__Consigne__.
D'après le texte sur EPSO, répondez brièvement :
1. Qui a voulu et créé EPSO ?
2. À combien de langues les tests ont-ils été limités ?
3. En combien de langues les avis de concours ont-ils été publiés ?

__Texte à lire__.
R&D se félicite d’avoir trouvé dans le tribunal un allié institutionnel de poids pour dénoncer les limites d’un système introduit par Kinnock et sa bande pour limiter les prérogatives et affaiblir la Commission, externaliser certains éléments clés des procédures administratives, remettre en cause le multilinguisme de notre fonction publique européenne et affaiblir la représentation du personnel. Avec cet arrêt, le tribunal donne un petit coup de frein à la politique des coupures budgétaires sans discernement et replace au centre de la politique du personnel des institutions la politique de recrutement de son personnel.
R&D poursuit son combat
Le contexte
EPSO a été voulu et créé par Kinnock essentiellement pour générer des économies d’échelle dans les procédures de sélection des différentes institutions mais aussi – soyons honnêtes – pour remettre un peu d’ordre dans certaines procédures devenues quelque peu folkloriques, sources d’un contentieux juridique important et dont certains ont fait la risée de toute la presse européenne. Cependant la recherche perpétuelle d’économies pour faire plaisir aux Eurosceptiques, la volonté de l’ancienne direction d’EPSO de mettre les représentants du personnel en dehors de la procédure sous prétexte de « modernisme » et le manque de moyens financiers et humains accordés à ce nouvel office ont été tels que:
1) des éléments essentiels de la procédure ont été confiés à des sociétés externes notamment toute la phase d’inscription, de présélection, d’accueil des candidats, de gestion du secrétariat …
2) le rôle du jury a été limité à des tâches qui ne pouvaient pas être confiées à des ordinateurs, la parité des jurys n’a pas pu toujours être respectée faute de membres de jury en nombre suffisant, l’absence de reconnaissance suffisante de la part de la DG des tâches accomplies dans l’intérêt de l’institution,…
3) que certains tests ont été changés afin de les rendre compatibles avec le computer based testing en passant sous silence les origines, l’identité, la culture, l’histoire et le fonctionnement et des finalités de l’Europe;
4) la limitation à trois langues de tests au mépris du multilinguisme et de la richesse culturelle…
5) la crédibilité de l’office à conduire des procédures de sélection sérieuses a été sérieusement remise en cause par certaines institutions dont le Parlement européen
6) l’absence de toute transparence des épreuves de présélection, les candidats ne pouvant obtenir de manière intelligible le corrigé de leurs épreuves
Si les revendications de R&D sur le multilinguisme ont rencontré un écho favorable auprès de la nouvelle direction de EPSO et qu’elles se sont soldées par la publication des avis de concours en 25 langues, l’engagement de produire des tests sur ordinateurs dans un nombre croissant de langues communautaires, et d’élaborer des tests professionnels dans la langue principale du candidats etc la logique purement économique imposée par l’autorité budgétaire et les Etats membres a empêché tout autre progrès … jusqu’à l’arrêt Pachtitis.

__Extrait des données__.
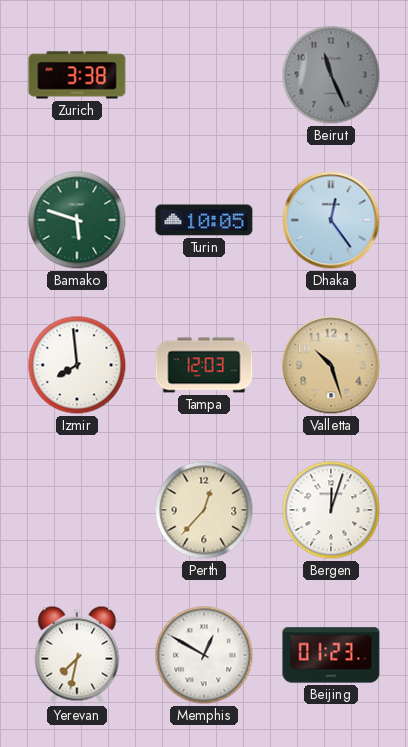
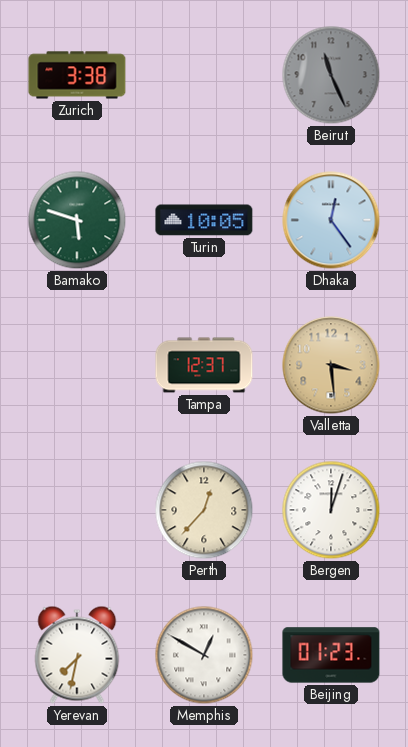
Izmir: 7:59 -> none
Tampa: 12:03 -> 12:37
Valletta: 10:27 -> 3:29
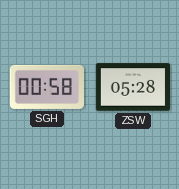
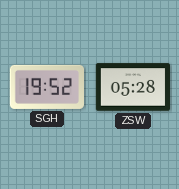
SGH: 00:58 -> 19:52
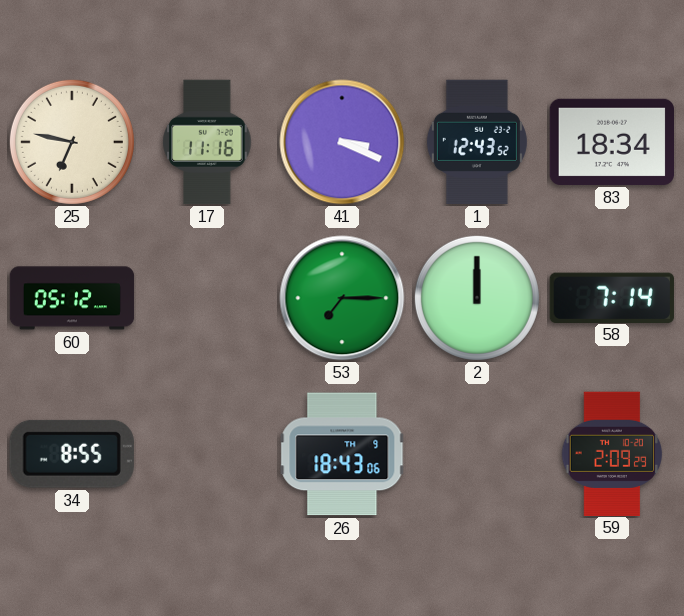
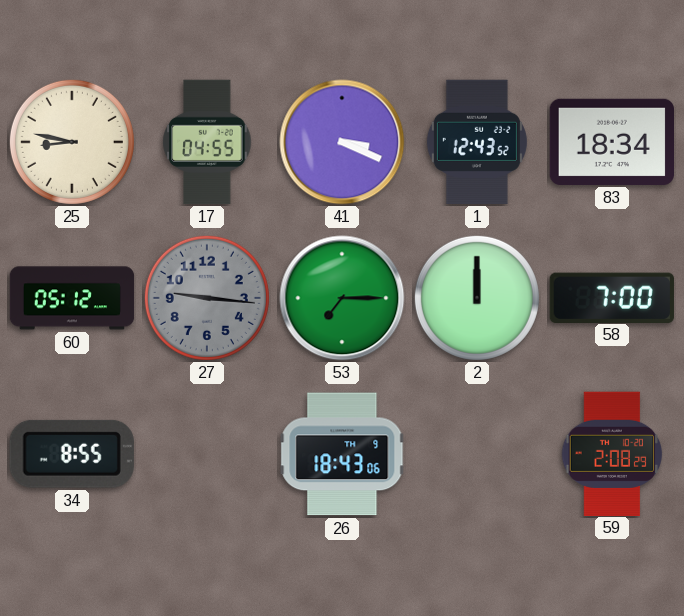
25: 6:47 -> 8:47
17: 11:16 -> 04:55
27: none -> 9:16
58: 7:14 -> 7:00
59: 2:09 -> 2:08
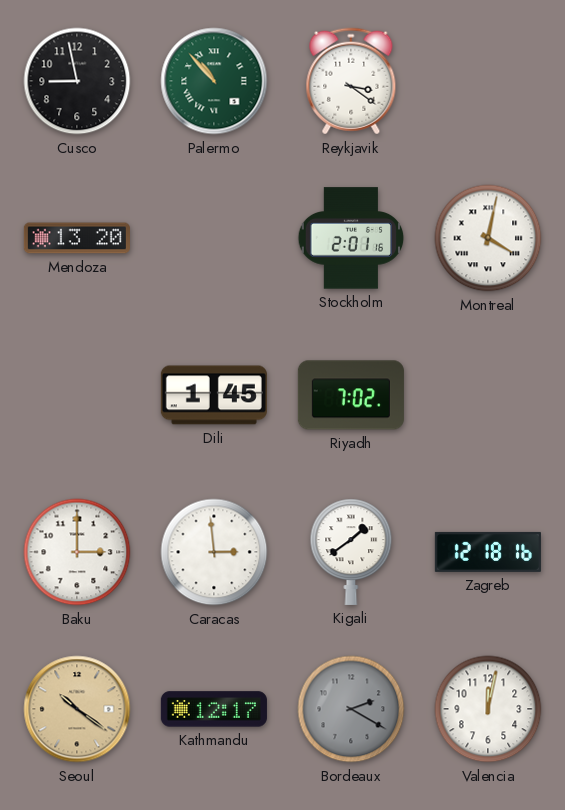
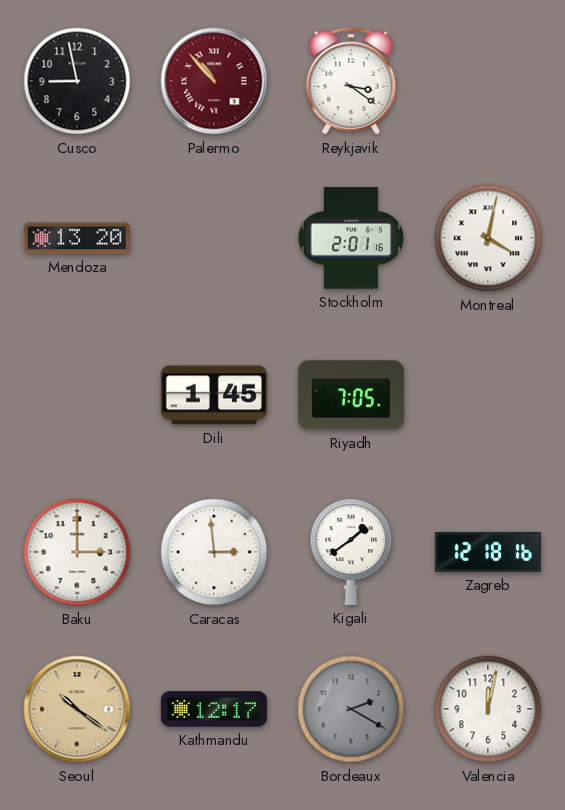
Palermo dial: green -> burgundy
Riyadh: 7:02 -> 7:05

__Réponse__.
1. Kinnock.
2. À trois langues.
3. En 25 langues.